– Да не очень-то он и пьян был, – рассказывала Никитишна об управдоме. – Больше шумел…
– Населил дома эвакуированных своими дружками, А теперь люди возвращаются, а он и домовые книги сжег, и жировки… Иди теперь доказывай, что ты тут с пеленок жил… Хорошо, у кого свои жировки сохранились. Оплаченные…
Мама сказала, что ее сестра всю войну за нашу квартиру платила, и что у нее все квитанции есть…
– Снимите копии – только не у нас! – посоветовала курьерша. – Но я вам ничего не говорила!
Она прижала палец к усатой губе.
– Пишите заявление в суд! Только наймите хорошего адвоката!
Мама так и сделала. Адвокат был знаменитым. По фамилии Брауде. О нем даже в энциклопедии написано. Дядя Захар сшил ему кепку и уплатил за нас. И мы стали ждать суда. Мама с Мишкой все это время жили у тети Сони, а я – у бабушки Златы.
На самом деле это был дом моей тетки Фримы. А бабушкину квартиру во время войны заняла соседка Ханна Кракова.

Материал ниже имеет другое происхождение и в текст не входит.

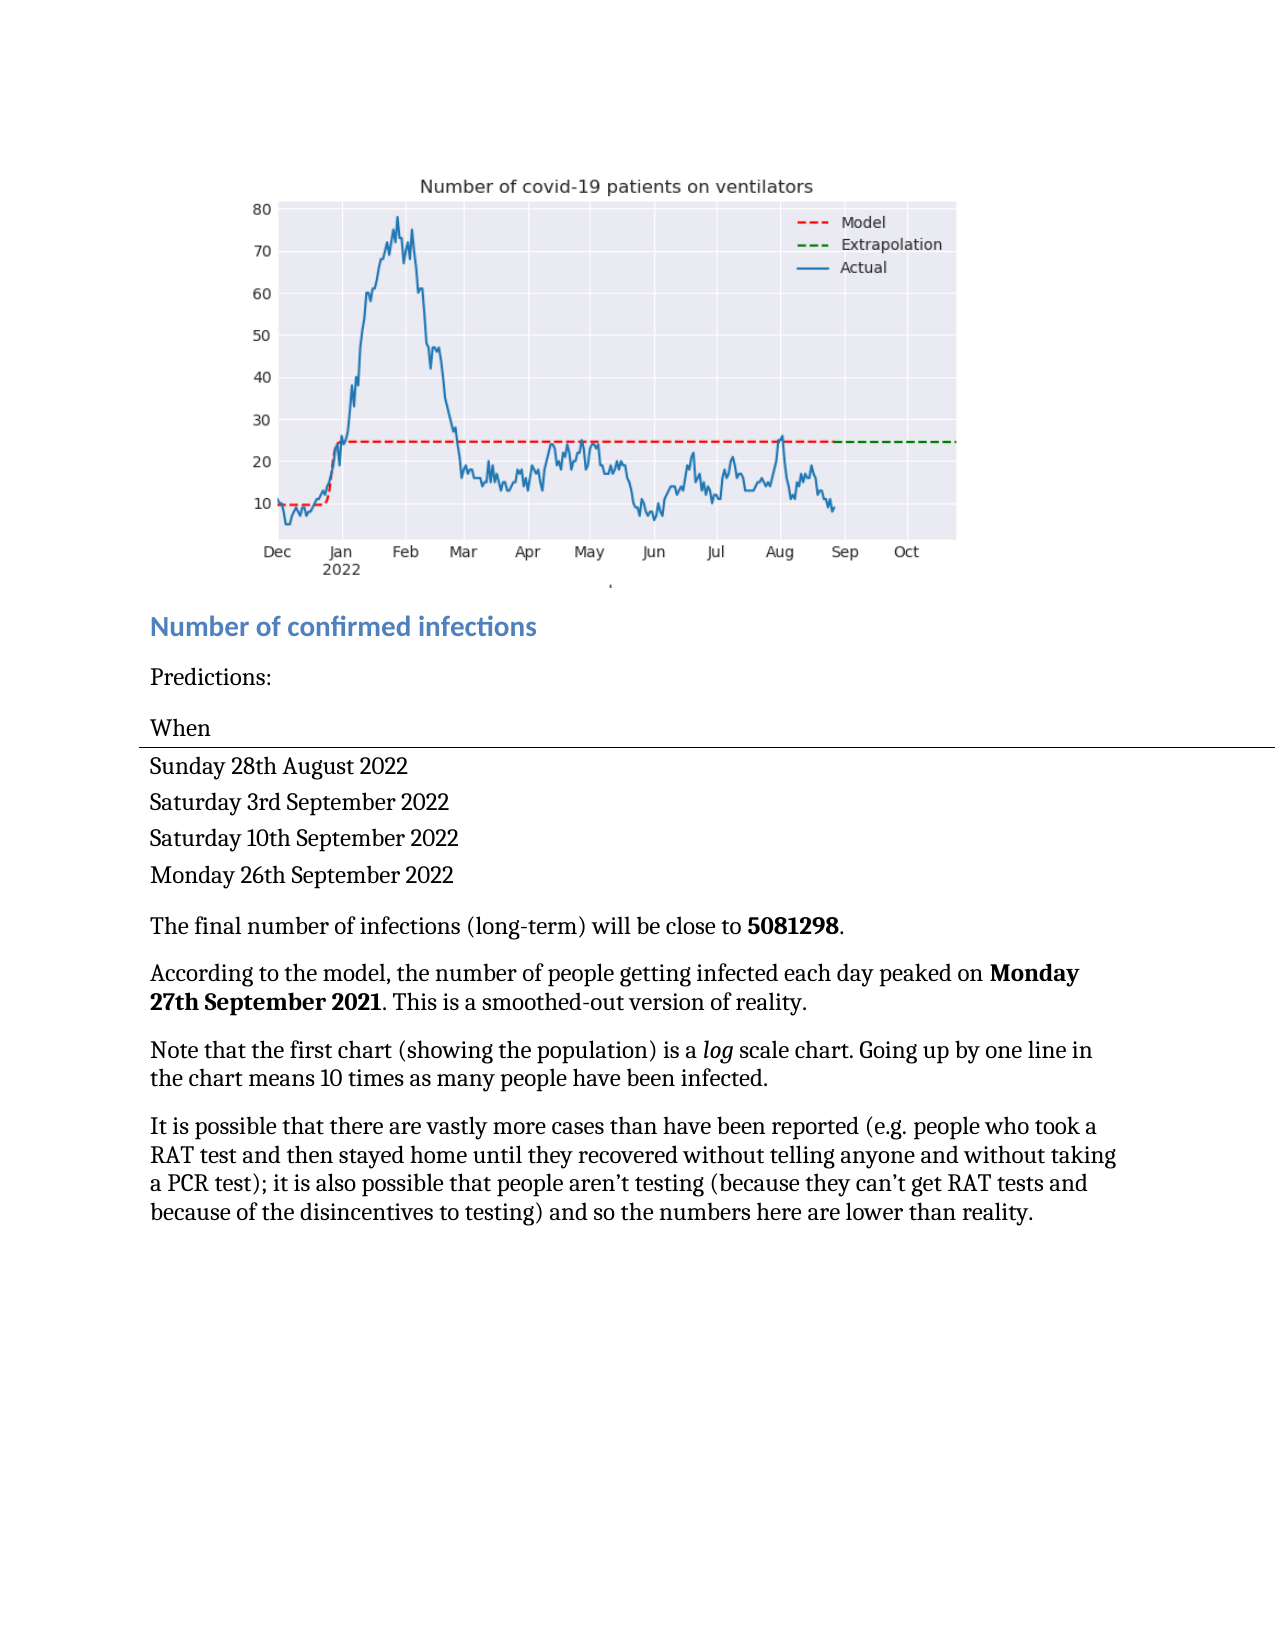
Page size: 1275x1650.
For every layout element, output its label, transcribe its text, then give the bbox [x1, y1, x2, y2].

text Note that the first chart (showing the population) is a log scale chart. Going up by one line in the chart means 10 times as many people have been infected. [150, 1036, 1125, 1093]
text The final number of infections (long-term) will be close to 5081298. [150, 912, 1125, 941]
table_header When [139, 710, 1275, 746]
text It is possible that there are vastly more cases than have been reported (e.g. people who took a RAT test and then stayed home until they recovered without telling anyone and without taking a PCR test); it is also possible that people aren’t testing (because they can’t get RAT tests and because of the disincentives to testing) and so the numbers here are lower than reality. [150, 1112, 1125, 1227]
subtitle Number of confirmed infections [150, 608, 1125, 644]
text Predictions: [150, 663, 1125, 691]
picture [168, 150, 1044, 588]
table_cell Sunday 28th August 2022 [139, 748, 1275, 784]
text According to the model, the number of people getting infected each day peaked on Monday 27th September 2021. This is a smoothed-out version of reality. [150, 959, 1125, 1017]
table_cell Monday 26th September 2022 [139, 857, 1275, 893]
table_cell Saturday 3rd September 2022 [139, 784, 1275, 821]
table_cell Saturday 10th September 2022 [139, 821, 1275, 857]
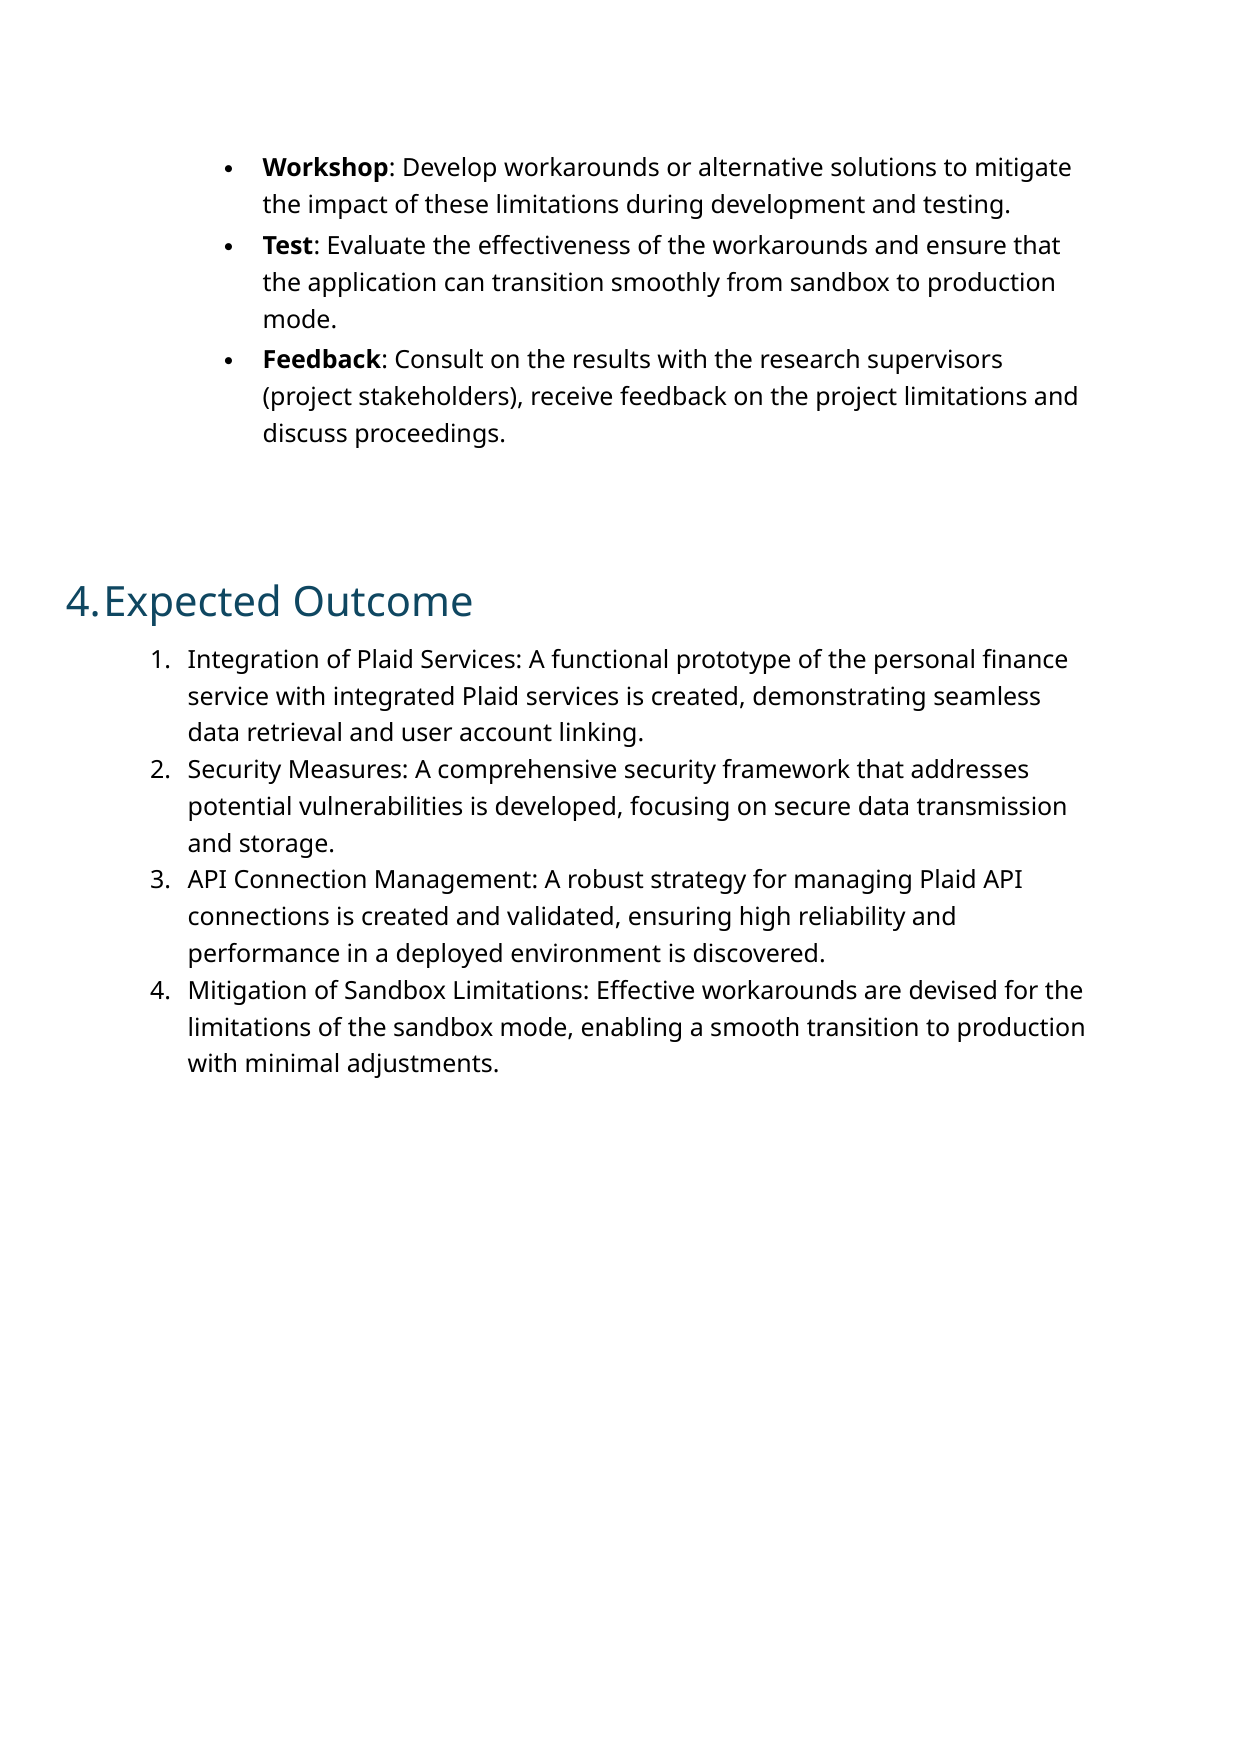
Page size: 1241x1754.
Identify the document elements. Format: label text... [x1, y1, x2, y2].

subtitle Expected Outcome [66, 572, 1090, 629]
list Test: Evaluate the effectiveness of the workarounds and ensure that the application can transition smoothly from sandbox to production mode. [225, 228, 1090, 335]
list API Connection Management: A robust strategy for managing Plaid API connections is created and validated, ensuring high reliability and performance in a deployed environment is discovered. [150, 862, 1090, 970]
list Mitigation of Sandbox Limitations: Effective workarounds are devised for the limitations of the sandbox mode, enabling a smooth transition to production with minimal adjustments. [150, 972, 1090, 1080]
list Feedback: Consult on the results with the research supervisors (project stakeholders), receive feedback on the project limitations and discuss proceedings. [225, 342, 1090, 450]
list Integration of Plaid Services: A functional prototype of the personal finance service with integrated Plaid services is created, demonstrating seamless data retrieval and user account linking. [150, 641, 1090, 749]
list Workshop: Develop workarounds or alternative solutions to mitigate the impact of these limitations during development and testing. [225, 150, 1090, 221]
list Security Measures: A comprehensive security framework that addresses potential vulnerabilities is developed, focusing on secure data transmission and storage. [150, 752, 1090, 859]
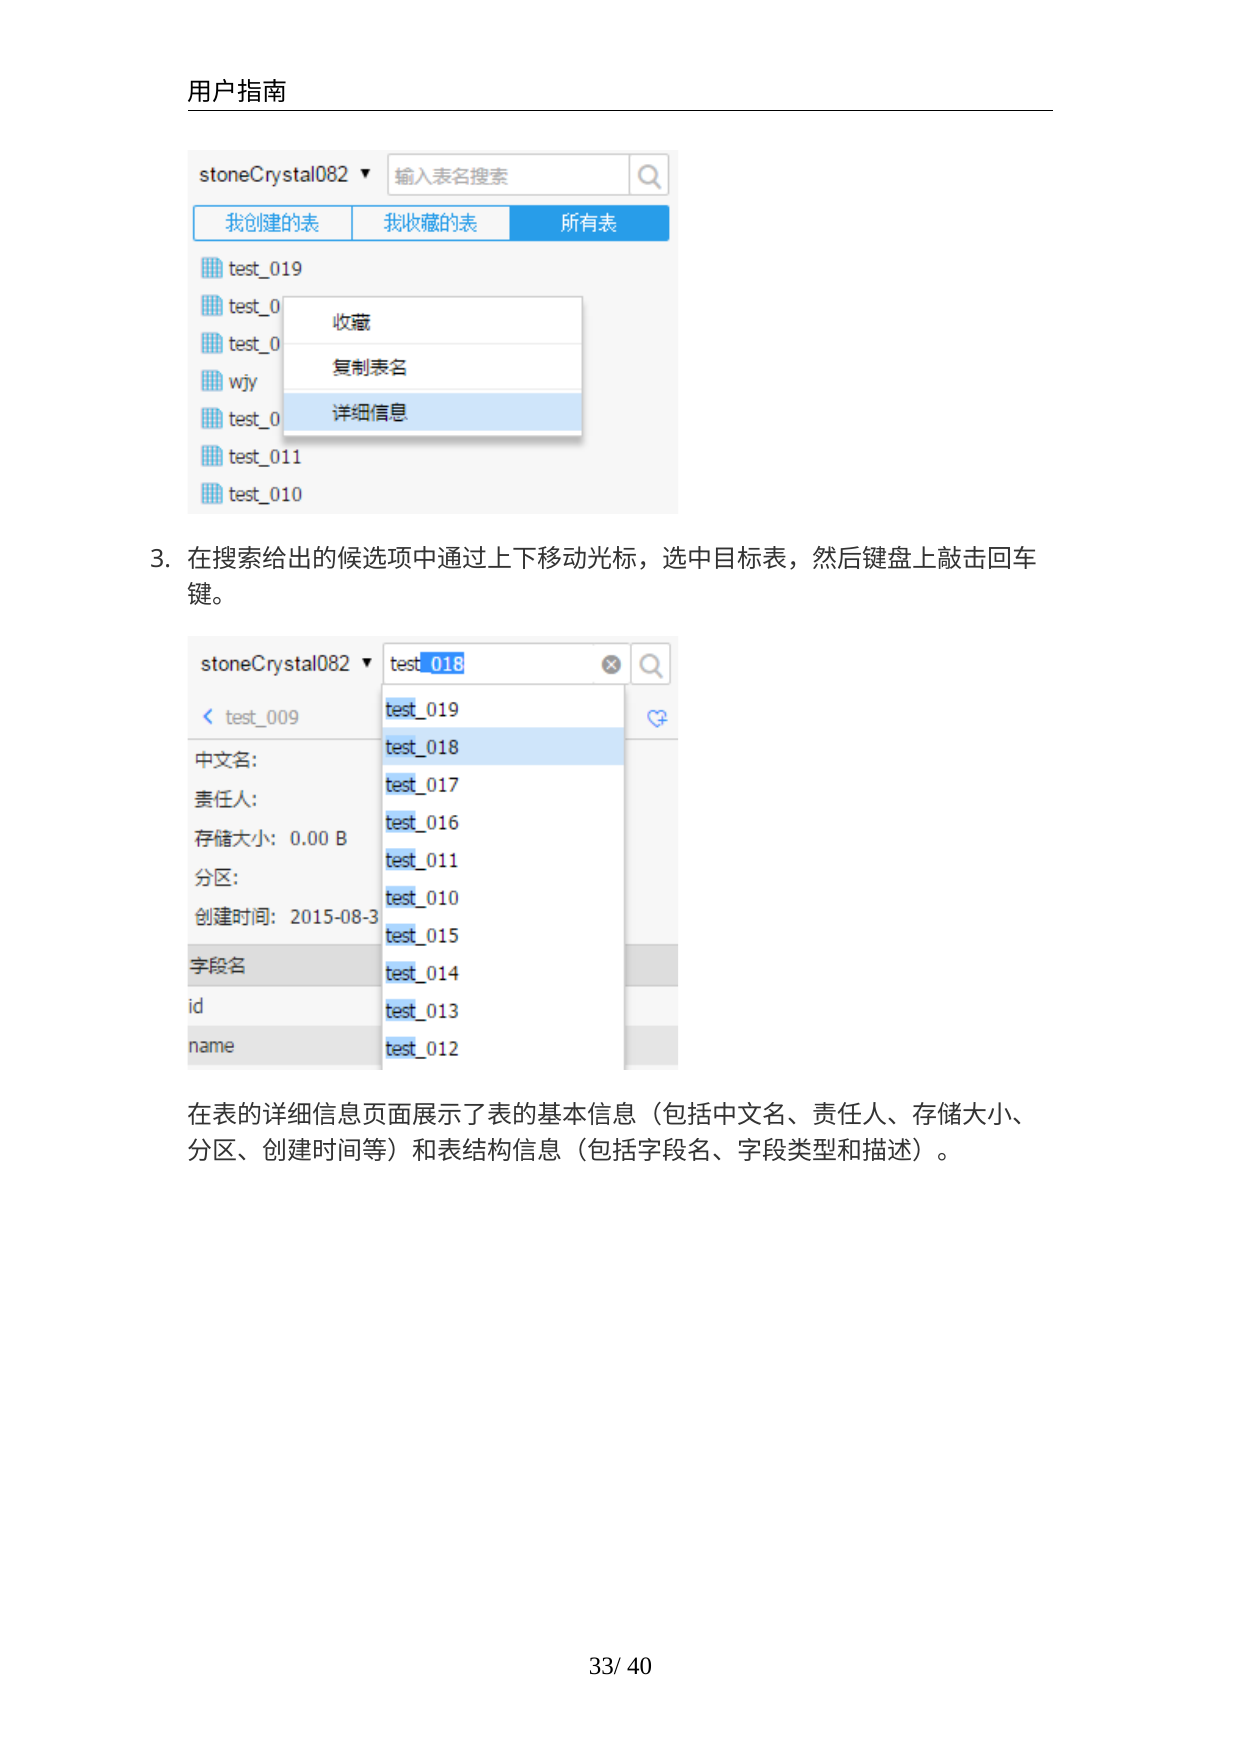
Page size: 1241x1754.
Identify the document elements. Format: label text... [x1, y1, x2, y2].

picture [187, 150, 679, 514]
text 在表的详细信息页面展示了表的基本信息（包括中文名、责任人、存储大小、分区、创建时间等）和表结构信息（包括字段名、字段类型和描述）。 [187, 1094, 1053, 1167]
list 在搜索给出的候选项中通过上下移动光标，选中目标表，然后键盘上敲击回车键。 [150, 538, 1053, 611]
picture [187, 636, 679, 1070]
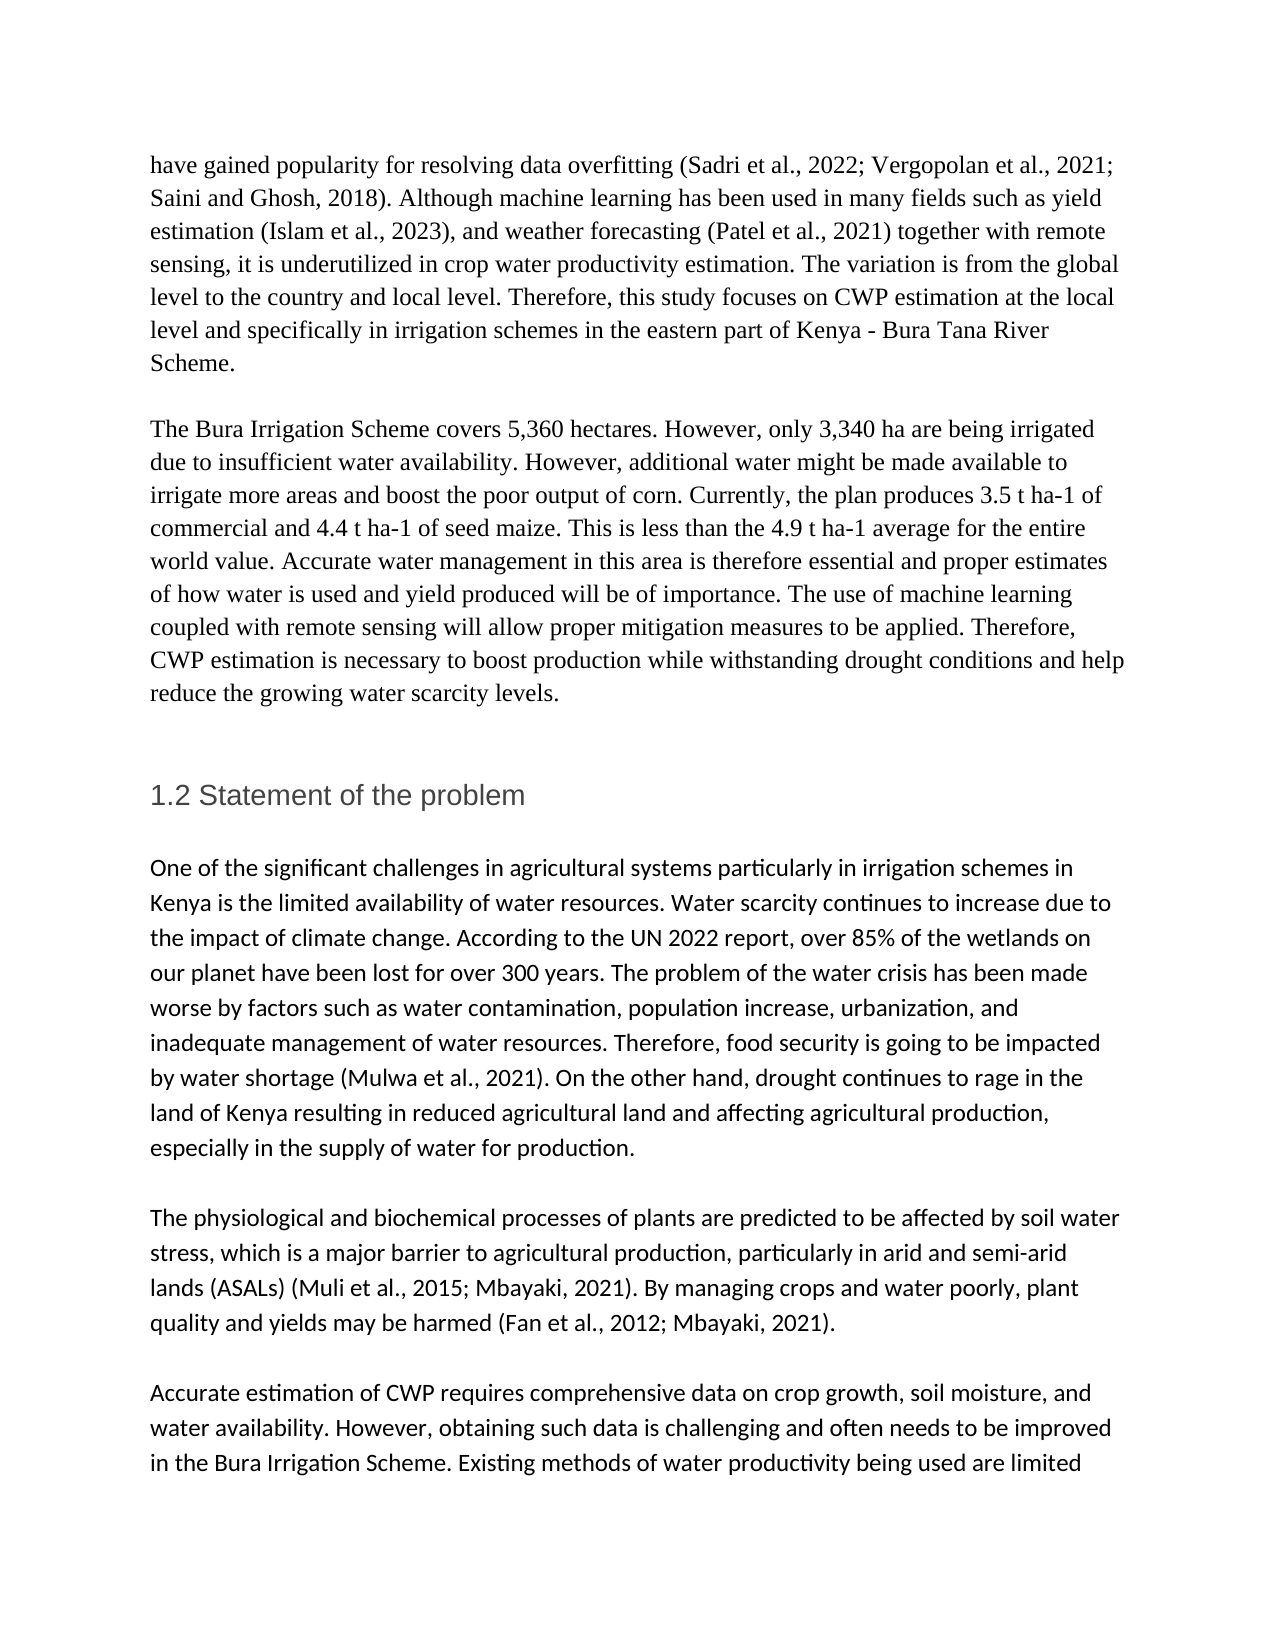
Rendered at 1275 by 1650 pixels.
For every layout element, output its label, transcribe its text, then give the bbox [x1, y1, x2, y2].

text The physiological and biochemical processes of plants are predicted to be affected by soil water stress, which is a major barrier to agricultural production, particularly in arid and semi-arid lands (ASALs) (Muli et al., 2015; Mbayaki, 2021). By managing crops and water poorly, plant quality and yields may be harmed (Fan et al., 2012; Mbayaki, 2021). [150, 1203, 1125, 1338]
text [150, 150, 1125, 377]
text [150, 1378, 1125, 1478]
text The Bura Irrigation Scheme covers 5,360 hectares. However, only 3,340 ha are being irrigated due to insufficient water availability. However, additional water might be made available to irrigate more areas and boost the poor output of corn. Currently, the plan produces 3.5 t ha-1 of commercial and 4.4 t ha-1 of seed maize. This is less than the 4.9 t ha-1 average for the entire world value. Accurate water management in this area is therefore essential and proper estimates of how water is used and yield produced will be of importance. The use of machine learning coupled with remote sensing will allow proper mitigation measures to be applied. Therefore, CWP estimation is necessary to boost production while withstanding drought conditions and help reduce the growing water scarcity levels. [150, 414, 1125, 707]
subtitle 1.2 Statement of the problem [150, 778, 1125, 811]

Судиться с ней не стали, в том доме жить было опасно, он все заметнее сползал в овраг.
А у Фримы было целых две комнаты и веранда. В одной спали бабушка и тетка Рейзл. Когда я жил у них, туда же перебиралась и тетка Фрима. Мне стелили на узком диване. А на другом безобразничали мои двоюродные сестренки: Жанна и Вера. Они были неугомонные, до поздней ночи воевали за место у стенки. А днем не давали житья бабушке. Особенно приставучей была старшая – Жанна.
– Баб, а сколько у тебя детей было? – цеплялась она к бабушке.
– Хвейс… Я знаю … – разводила руками старушка. – Чи девять… Чи десять…
– Что ж, ты не помнишь, сколько умерло?.. сколько выжило?
– Хвейс… Бог дал… Бог взял…
Откуда моя еврейская бабушка взяла эту русскую поговорку? Она была родом из Александрии. Но не той, что в Египте, а той, что в степи под Херсоном.
Она была ровесницей не то Ленина, не то Сталина – теперь уж не помню. О своем детстве ничего не рассказывала. Только – как бегала за десять верст на железную дорогу: царский поезд должен был проехать.